Cancer cachexia affects up to 80% of patients with advanced cancers and accounts for nearly 30% of cancer-related deaths (Acharyya et al., 2005, Fearon, 2008). A key feature of cachexia is significant reduction in body weight resulting predominantly from progressive depletion of skeletal muscle mass (Fearon et al., 2012). Muscle atrophy leads to general muscle weakness, impairment of activity of daily life, and eventually death through respiratory failure. The mechanisms of cancer cachexia are multifactorial, and cannot be fully reversed by nutritional support alone.
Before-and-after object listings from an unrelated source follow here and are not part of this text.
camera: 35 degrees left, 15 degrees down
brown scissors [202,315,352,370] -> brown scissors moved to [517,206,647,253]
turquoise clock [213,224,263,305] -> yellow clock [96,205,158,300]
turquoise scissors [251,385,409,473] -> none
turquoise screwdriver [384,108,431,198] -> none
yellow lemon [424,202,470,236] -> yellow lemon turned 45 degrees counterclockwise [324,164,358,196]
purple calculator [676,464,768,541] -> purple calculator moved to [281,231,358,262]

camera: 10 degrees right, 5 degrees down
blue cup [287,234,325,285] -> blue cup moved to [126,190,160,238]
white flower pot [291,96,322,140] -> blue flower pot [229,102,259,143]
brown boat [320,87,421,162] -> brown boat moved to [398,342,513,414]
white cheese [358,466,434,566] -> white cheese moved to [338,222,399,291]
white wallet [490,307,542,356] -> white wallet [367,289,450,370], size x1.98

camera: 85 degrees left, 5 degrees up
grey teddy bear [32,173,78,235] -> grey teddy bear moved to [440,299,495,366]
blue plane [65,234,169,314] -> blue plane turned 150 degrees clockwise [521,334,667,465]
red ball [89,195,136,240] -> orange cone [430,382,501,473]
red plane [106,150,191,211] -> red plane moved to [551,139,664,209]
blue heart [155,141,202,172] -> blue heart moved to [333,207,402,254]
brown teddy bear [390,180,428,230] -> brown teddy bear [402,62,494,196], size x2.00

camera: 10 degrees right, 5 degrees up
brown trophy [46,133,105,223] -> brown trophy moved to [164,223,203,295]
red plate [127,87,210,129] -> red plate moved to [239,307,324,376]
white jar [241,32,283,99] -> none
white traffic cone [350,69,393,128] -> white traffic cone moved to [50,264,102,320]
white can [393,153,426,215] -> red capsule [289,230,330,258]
Various hormones, proinflammatory cytokines, and tumor-derived factors have been shown to influence muscle protein synthesis/degradation balance through several major intracellular signal-transduction systems, including the insulin-like growth factor 1 (IGF1)/insulin receptor substrate 1/Akt pathway and the Forkhead box protein O1 (FoxO1)/muscle RING-finger protein-1 (MuRF1)/F-Box protein-32 (Atrogin1) pathway (Zhou et al., 2010). Ideal interventions against cancer cachexia should exert their effects both upstream (antagonizing key mediators of systemic inflammation) and downstream (blocking catabolic pathways or stimulating anabolic pathways in skeletal muscle) (Fearon et al., 2012). Despite recent advances in understanding the pathological mechanisms of cancer cachexia, few therapeutic options are currently available. In addition, there is no ideal rodent cancer cachexia model for replicating the condition in humans.
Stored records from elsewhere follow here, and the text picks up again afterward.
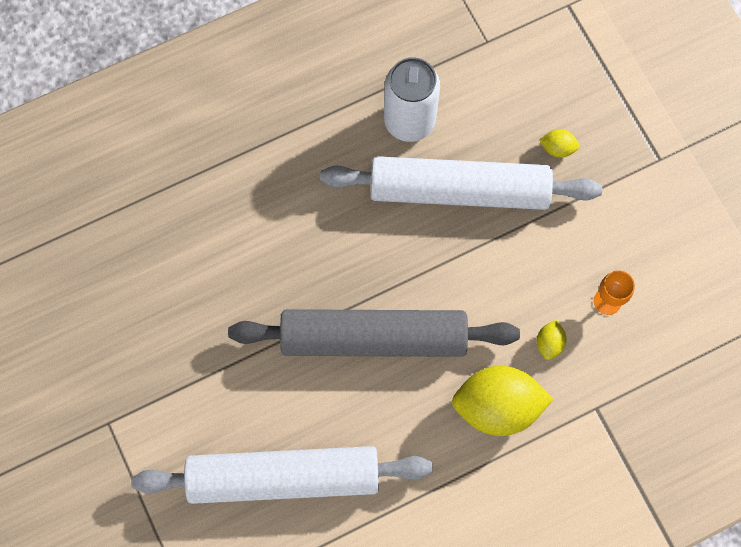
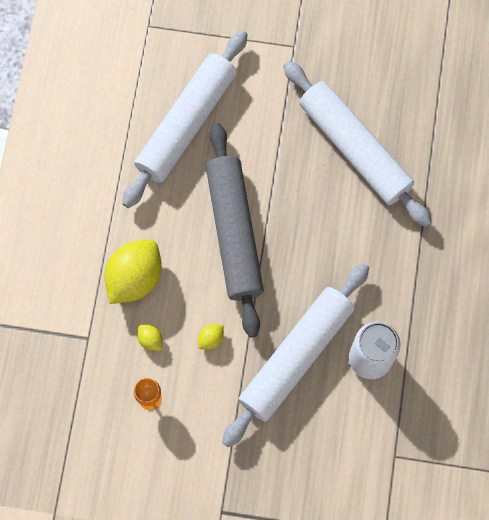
camera: 125 degrees right, 0 degrees up
grey rolling pin [228,309,520,357] -> grey rolling pin turned 45 degrees counterclockwise [206,123,264,337]
yellow lemon [539,129,580,158] -> yellow lemon moved to [198,324,224,350]
none -> white rolling pin [283,61,432,227]

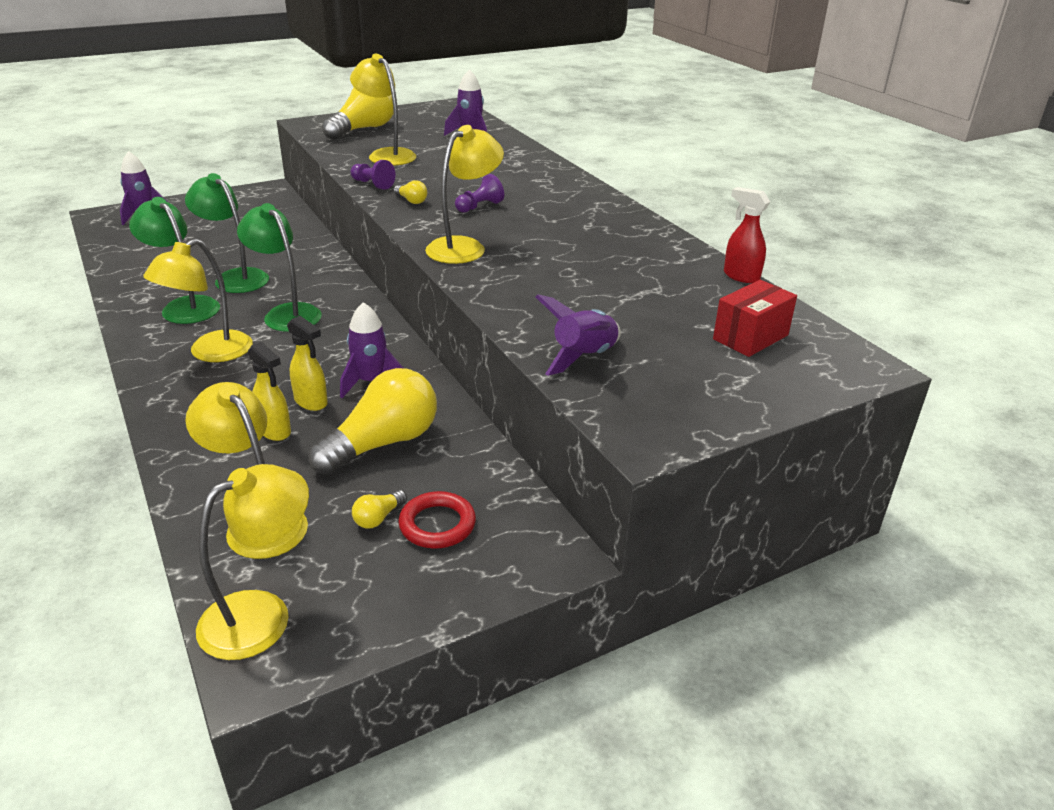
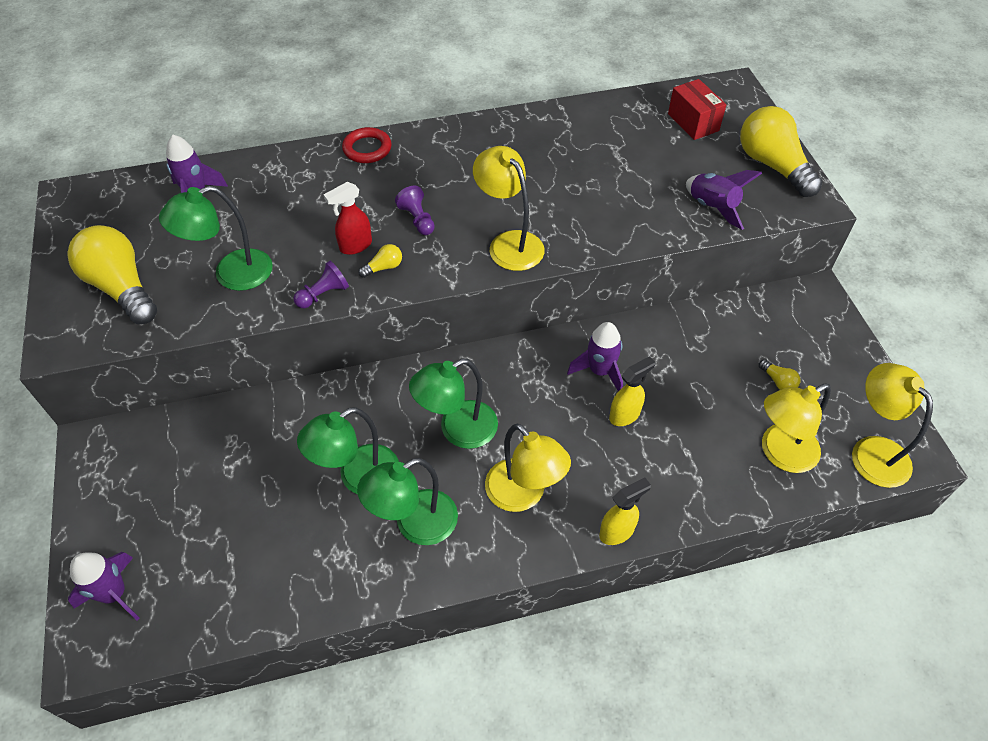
camera: 75 degrees left, 20 degrees up
yellow spray bottle [248,342,291,441] -> yellow spray bottle moved to [599,477,651,545]
yellow light bulb [308,368,437,475] -> yellow light bulb moved to [740,106,823,197]
yellow lamp [350,54,416,166] -> green lamp [159,186,273,291]
red ring [398,491,476,549] -> red ring moved to [342,127,392,163]
red spray bottle [724,187,770,283] -> red spray bottle moved to [323,182,372,255]

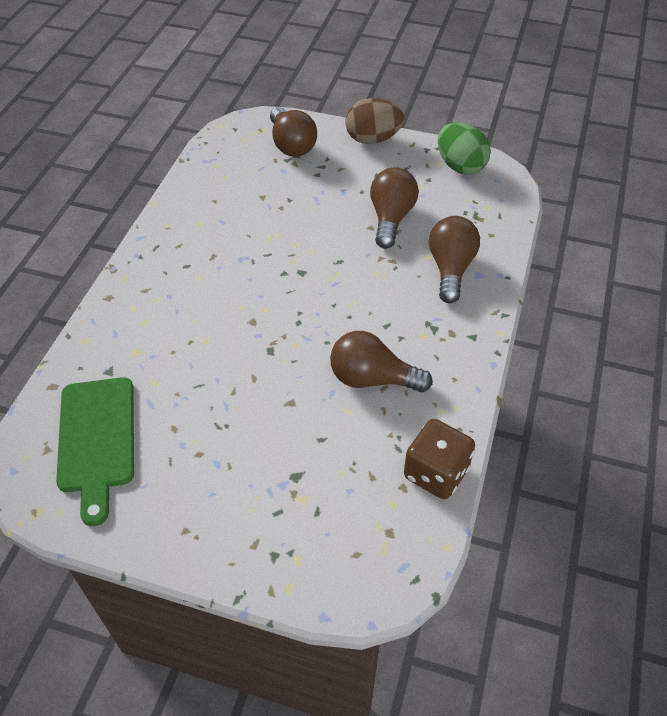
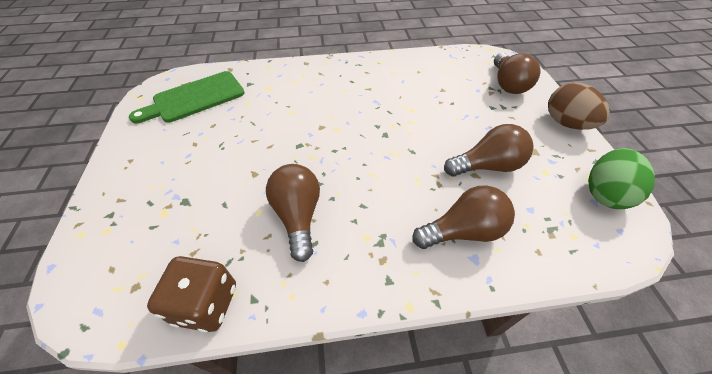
camera: 65 degrees right, 0 degrees up
brown light bulb [270,107,317,157] -> brown light bulb turned 45 degrees counterclockwise [494,53,540,94]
Ghrelin is a 28-amino-acid peptide initially isolated from the human and rat stomach as an endogenous ligand for the growth hormone secretagogue (GHS)-receptor (Kojima et al., 1999). While ghrelin has a potent orexigenic effect independently of growth hormone (GH) secretion, ghrelin is also known to have multifaceted effects on energy metabolism, including decrease of energy expenditure (Yasuda et al., 2003), stimulation of adiposity (Tschop et al., 2000), and prevention of muscle catabolism (Koshinaka et al., 2011, Sugiyama et al., 2012). In addition, ghrelin inhibits the expression of proinflammatory anorectic cytokines in human monocytes and T cells (Dixit et al., 2004). These observations suggest that ghrelin might improve cachectic conditions. Previous studies using tumor implantation models have reported that ghrelin administration resulted in significant increases in food intake and body weight (DeBoer et al., 2007, Hanada et al., 2003). However, the therapeutic effect and molecular mechanisms of ghrelin treatment against cancer cachexia, including muscle wasting, remain unknown, especially in the context of a model of cancer development.
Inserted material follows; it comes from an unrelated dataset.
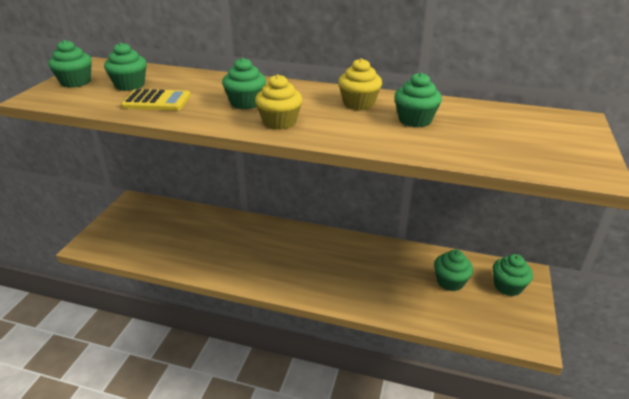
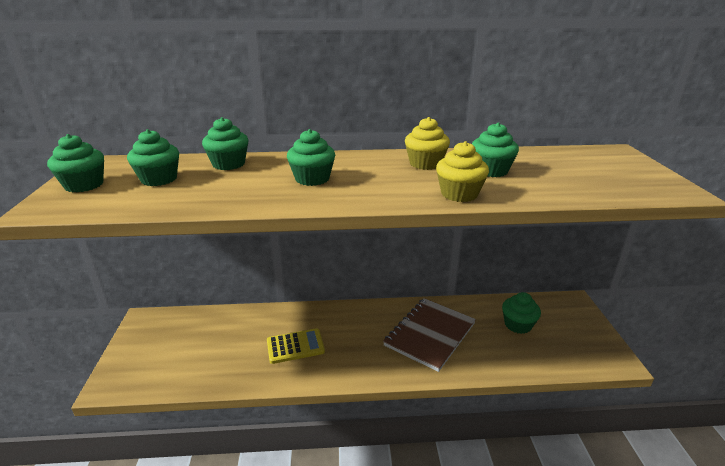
camera: 20 degrees left, 5 degrees down
yellow calculator [121,89,190,110] -> yellow calculator moved to [267,328,325,364]
yellow cupcake [255,74,302,130] -> yellow cupcake moved to [436,141,489,202]
green cupcake [493,254,533,296] -> green cupcake moved to [202,117,249,170]
none -> brown notebook [383,298,476,372]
We previously reported that almost all mice with a bronchioalveolar epithelium-specific null mutation of Pten, a tumor suppressor gene mutated in many human cancers, including lung adenocarcinoma (Marsit et al., 2005, Tang et al., 2006), spontaneously developed lung adenocarcinomas (Yanagi et al., 2007). This animal model of lung adenocarcinoma is highly reproducible and accelerates cancer formation over a relatively short time course by administration of urethane, a well-known initiator of lung carcinomas (Malkinson and Beer, 1983). In this study, we showed that there were marked upregulations of markers of muscle atrophy and proinflammatory cytokines as well as significant reduction in body weight and loss of skeletal muscle mass in urethane-treated, bronchioalveolar epithelium-specific Pten-deficient mice. To investigate the efficacy of ghrelin treatment against the syndrome of cancer cachexia in the present study, we used this mouse model of lung adenocarcinoma.